Start of Page extract

# random numbers

This question should apply to many game programs :
When there is a random number, how does one seed that number after it is generated? i used the GameLogic.getRandomFloat() because the actuator is predictable, but now when 2 numbers are generated at once they are the same, I want an ID number, 0-7, to offset the random number.
Any Ideas? Can I just “seed” the getrandomfloat() function somehow?

Bookeater

if you only need (or could adapt to use only) integers you can write your own random number routine

pretty simple really, but I will have to look for some code for you to be more accurate

essentially you just have one big number, you add something random to it, and store the result over the first number.

the result mod the number of values you want to get is your random number

but now that I think about it it doesn’t make enough sense to be implemented, guess I will have to find that code.

Well here’s one way which is slightly better -
x=randomnumber(min,max) [a user function]
x+=ID
if x>max:
x-=max

Hope someone finds that informative, I’m off to read some python docs, maybe there is a available function.

Thanks for the reply xz3ero but you don’t need to go out of your way to track down info for it. (Hope you find the time to work on your own programs/games with all the questions you answer)

what does

[a user function]

mean?
should i include that?

or should i put

``````
Dir = randomnumber(1,4)

>
>
> and does the random number include the min and max or would it
> return 2 & 3

``````

Heh old post.

don’t use “randomnumber()”, you’ll have to work out usingGameLogic.getRandomFloat()
which gives you a number between 0 and 1 I think.

how do i get one between and including 1 and 4

Between 1 and 4?

``````1.0 + (random_number * 3.0)
``````

Truncate to an integer if necessary.

I haven’t fooled with randoms in GameBlender but I suppose that I just assume that GameBlender would take care of seeding the random-number generator at the start of each game, so that you do not need to re-seed it yourself unless for some reason you need a repeatable sequence of values. (And then, storing the values in an array is usually simpler.)

End of Page extract
Start of Records shown

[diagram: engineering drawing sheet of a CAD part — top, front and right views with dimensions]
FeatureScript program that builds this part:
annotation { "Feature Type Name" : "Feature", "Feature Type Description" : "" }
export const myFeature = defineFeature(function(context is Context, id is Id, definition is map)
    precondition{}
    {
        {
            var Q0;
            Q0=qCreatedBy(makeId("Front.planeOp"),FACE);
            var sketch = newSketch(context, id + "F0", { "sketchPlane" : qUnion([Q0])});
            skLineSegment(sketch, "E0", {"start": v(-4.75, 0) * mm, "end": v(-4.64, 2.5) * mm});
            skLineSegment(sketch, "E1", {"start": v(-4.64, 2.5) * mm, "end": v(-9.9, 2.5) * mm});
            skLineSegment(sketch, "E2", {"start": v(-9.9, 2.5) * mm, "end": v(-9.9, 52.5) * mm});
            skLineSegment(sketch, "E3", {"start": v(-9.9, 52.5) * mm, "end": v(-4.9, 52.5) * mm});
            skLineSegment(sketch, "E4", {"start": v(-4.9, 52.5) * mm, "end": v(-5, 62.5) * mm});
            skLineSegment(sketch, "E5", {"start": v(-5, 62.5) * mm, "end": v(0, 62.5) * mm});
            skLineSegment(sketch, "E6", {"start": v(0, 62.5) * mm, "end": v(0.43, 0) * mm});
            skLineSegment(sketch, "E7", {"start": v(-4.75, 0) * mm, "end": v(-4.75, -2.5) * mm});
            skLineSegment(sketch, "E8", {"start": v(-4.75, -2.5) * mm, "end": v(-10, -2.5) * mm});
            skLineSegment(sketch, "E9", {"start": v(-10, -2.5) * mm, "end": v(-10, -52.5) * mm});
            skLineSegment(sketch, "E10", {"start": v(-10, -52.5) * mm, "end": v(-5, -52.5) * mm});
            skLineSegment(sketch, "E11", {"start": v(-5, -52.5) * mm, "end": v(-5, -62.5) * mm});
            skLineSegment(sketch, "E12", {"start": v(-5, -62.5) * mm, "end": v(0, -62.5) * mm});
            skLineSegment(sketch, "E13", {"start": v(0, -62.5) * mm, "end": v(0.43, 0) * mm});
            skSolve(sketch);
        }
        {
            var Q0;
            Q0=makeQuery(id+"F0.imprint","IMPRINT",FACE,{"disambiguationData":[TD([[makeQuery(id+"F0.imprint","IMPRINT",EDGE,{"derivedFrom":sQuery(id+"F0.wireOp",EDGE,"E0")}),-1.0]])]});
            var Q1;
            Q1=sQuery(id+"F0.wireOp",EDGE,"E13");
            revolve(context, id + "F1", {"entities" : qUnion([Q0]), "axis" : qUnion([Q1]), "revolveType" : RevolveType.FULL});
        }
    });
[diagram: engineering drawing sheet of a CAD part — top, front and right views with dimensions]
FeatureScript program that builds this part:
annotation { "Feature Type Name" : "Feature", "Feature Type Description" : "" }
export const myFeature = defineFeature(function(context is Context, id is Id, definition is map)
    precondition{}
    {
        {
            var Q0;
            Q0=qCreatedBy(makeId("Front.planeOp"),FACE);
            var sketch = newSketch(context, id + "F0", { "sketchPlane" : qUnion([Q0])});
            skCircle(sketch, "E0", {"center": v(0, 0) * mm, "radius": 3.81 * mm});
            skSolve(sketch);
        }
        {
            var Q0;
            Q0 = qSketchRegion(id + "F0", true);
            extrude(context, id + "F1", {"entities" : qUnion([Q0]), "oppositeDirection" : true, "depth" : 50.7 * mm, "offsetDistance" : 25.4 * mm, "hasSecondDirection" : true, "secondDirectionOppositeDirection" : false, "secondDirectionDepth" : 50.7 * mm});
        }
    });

End of Records shown

Tasks for this exercise -
[1] Answer these from the thread on random numbers:
(a) Why did the original poster use GameLogic.getRandomFloat()?
(b) What range did the poster give for the ID number meant to offset the random number?
(c) What expression is given for a number between 1 and 4?
[2] In the thread on random numbers, list every line of code in the routine introduced as "slightly better", leaving out the bracketed note.

Outputs in order -
[1]
(a) Because the actuator is predictable.
(b) 0-7.
(c) 1.0 + (random_number * 3.0), truncated to an integer if necessary.

[2]
- x=randomnumber(min,max)
- x+=ID
- if x>max:
- x-=max